(Stored records)
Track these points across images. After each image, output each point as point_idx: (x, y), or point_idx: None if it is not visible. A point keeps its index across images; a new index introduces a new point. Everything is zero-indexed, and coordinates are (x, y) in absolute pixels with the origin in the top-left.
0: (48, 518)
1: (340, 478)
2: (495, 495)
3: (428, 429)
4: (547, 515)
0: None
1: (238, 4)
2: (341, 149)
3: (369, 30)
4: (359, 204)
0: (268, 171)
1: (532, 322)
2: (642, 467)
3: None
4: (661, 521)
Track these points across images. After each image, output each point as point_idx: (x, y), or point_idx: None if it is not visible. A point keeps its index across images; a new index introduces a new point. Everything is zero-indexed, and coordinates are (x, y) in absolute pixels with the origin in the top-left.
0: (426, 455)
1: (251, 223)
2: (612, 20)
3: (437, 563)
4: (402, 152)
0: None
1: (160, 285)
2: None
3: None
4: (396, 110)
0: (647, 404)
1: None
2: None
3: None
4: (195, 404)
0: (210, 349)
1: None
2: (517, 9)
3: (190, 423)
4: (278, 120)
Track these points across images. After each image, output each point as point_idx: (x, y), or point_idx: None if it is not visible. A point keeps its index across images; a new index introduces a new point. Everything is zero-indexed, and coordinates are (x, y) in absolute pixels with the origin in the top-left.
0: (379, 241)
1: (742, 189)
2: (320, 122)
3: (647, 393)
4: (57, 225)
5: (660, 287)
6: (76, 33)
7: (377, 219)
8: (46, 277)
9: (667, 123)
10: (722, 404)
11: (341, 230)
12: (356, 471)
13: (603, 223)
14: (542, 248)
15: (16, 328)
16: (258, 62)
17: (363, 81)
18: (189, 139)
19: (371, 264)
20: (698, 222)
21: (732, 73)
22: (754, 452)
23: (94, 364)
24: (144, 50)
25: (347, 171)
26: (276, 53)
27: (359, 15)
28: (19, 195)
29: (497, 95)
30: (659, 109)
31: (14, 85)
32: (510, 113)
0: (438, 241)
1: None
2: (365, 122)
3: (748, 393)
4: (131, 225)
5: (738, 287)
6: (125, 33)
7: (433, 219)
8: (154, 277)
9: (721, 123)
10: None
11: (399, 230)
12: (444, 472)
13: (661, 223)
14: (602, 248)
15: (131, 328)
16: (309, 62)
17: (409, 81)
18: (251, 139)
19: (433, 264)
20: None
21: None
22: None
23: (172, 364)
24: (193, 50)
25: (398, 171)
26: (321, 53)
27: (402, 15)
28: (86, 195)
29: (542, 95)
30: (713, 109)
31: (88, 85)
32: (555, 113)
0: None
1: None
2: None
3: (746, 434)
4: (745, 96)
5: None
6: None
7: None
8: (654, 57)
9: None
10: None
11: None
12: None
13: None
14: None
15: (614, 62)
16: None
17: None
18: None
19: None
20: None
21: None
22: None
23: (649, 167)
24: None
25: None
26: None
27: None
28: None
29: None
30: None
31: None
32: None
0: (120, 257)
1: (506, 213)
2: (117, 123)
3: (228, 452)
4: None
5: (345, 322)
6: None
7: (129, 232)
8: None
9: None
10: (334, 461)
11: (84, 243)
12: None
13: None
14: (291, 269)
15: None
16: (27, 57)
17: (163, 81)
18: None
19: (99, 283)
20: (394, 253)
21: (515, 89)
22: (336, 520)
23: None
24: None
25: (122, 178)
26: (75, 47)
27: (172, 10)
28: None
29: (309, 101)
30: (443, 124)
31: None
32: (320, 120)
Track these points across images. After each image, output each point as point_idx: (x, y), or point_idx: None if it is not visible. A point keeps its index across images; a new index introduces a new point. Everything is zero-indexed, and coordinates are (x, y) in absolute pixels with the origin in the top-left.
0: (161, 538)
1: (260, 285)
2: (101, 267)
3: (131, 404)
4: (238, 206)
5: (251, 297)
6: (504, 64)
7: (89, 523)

Task to carry out: Can you swap every "point_idx" in the entries above for "point_id" and write them out again with nothing else changed?

Worked answer:
Track these points across images. After each image, output each point as point_id: (x, y), or point_id: None if it is not visible. A point keeps its index across images; a new index introduces a new point. Everything is zero-indexed, and coordinates are (x, y) in absolute pixels with the origin in the top-left.
0: (48, 518)
1: (340, 478)
2: (495, 495)
3: (428, 429)
4: (547, 515)
0: None
1: (238, 4)
2: (341, 149)
3: (369, 30)
4: (359, 204)
0: (268, 171)
1: (532, 322)
2: (642, 467)
3: None
4: (661, 521)
Track these points across images. After each image, output each point as point_id: (x, y), or point_id: None if it is not visible. A point keeps its index across images; a new index introduces a new point. Everything is zero-indexed, and coordinates are (x, y) in absolute pixels with the origin in the top-left.
0: (426, 455)
1: (251, 223)
2: (612, 20)
3: (437, 563)
4: (402, 152)
0: None
1: (160, 285)
2: None
3: None
4: (396, 110)
0: (647, 404)
1: None
2: None
3: None
4: (195, 404)
0: (210, 349)
1: None
2: (517, 9)
3: (190, 423)
4: (278, 120)
Track these points across images. After each image, output each point as point_id: (x, y), or point_id: None if it is not visible. A point keeps its index across images; a new index introduces a new point. Everything is zero-indexed, and coordinates are (x, y) in absolute pixels with the origin in the top-left.
0: (379, 241)
1: (742, 189)
2: (320, 122)
3: (647, 393)
4: (57, 225)
5: (660, 287)
6: (76, 33)
7: (377, 219)
8: (46, 277)
9: (667, 123)
10: (722, 404)
11: (341, 230)
12: (356, 471)
13: (603, 223)
14: (542, 248)
15: (16, 328)
16: (258, 62)
17: (363, 81)
18: (189, 139)
19: (371, 264)
20: (698, 222)
21: (732, 73)
22: (754, 452)
23: (94, 364)
24: (144, 50)
25: (347, 171)
26: (276, 53)
27: (359, 15)
28: (19, 195)
29: (497, 95)
30: (659, 109)
31: (14, 85)
32: (510, 113)
0: (438, 241)
1: None
2: (365, 122)
3: (748, 393)
4: (131, 225)
5: (738, 287)
6: (125, 33)
7: (433, 219)
8: (154, 277)
9: (721, 123)
10: None
11: (399, 230)
12: (444, 472)
13: (661, 223)
14: (602, 248)
15: (131, 328)
16: (309, 62)
17: (409, 81)
18: (251, 139)
19: (433, 264)
20: None
21: None
22: None
23: (172, 364)
24: (193, 50)
25: (398, 171)
26: (321, 53)
27: (402, 15)
28: (86, 195)
29: (542, 95)
30: (713, 109)
31: (88, 85)
32: (555, 113)
0: None
1: None
2: None
3: (746, 434)
4: (745, 96)
5: None
6: None
7: None
8: (654, 57)
9: None
10: None
11: None
12: None
13: None
14: None
15: (614, 62)
16: None
17: None
18: None
19: None
20: None
21: None
22: None
23: (649, 167)
24: None
25: None
26: None
27: None
28: None
29: None
30: None
31: None
32: None
0: (120, 257)
1: (506, 213)
2: (117, 123)
3: (228, 452)
4: None
5: (345, 322)
6: None
7: (129, 232)
8: None
9: None
10: (334, 461)
11: (84, 243)
12: None
13: None
14: (291, 269)
15: None
16: (27, 57)
17: (163, 81)
18: None
19: (99, 283)
20: (394, 253)
21: (515, 89)
22: (336, 520)
23: None
24: None
25: (122, 178)
26: (75, 47)
27: (172, 10)
28: None
29: (309, 101)
30: (443, 124)
31: None
32: (320, 120)
Track these points across images. After each image, output each point as point_id: (x, y), or point_id: None if it is not visible. A point keeps its index across images; a new index introduces a new point. Everything is zero-indexed, and coordinates are (x, y) in absolute pixels with the origin in the top-left.
0: (161, 538)
1: (260, 285)
2: (101, 267)
3: (131, 404)
4: (238, 206)
5: (251, 297)
6: (504, 64)
7: (89, 523)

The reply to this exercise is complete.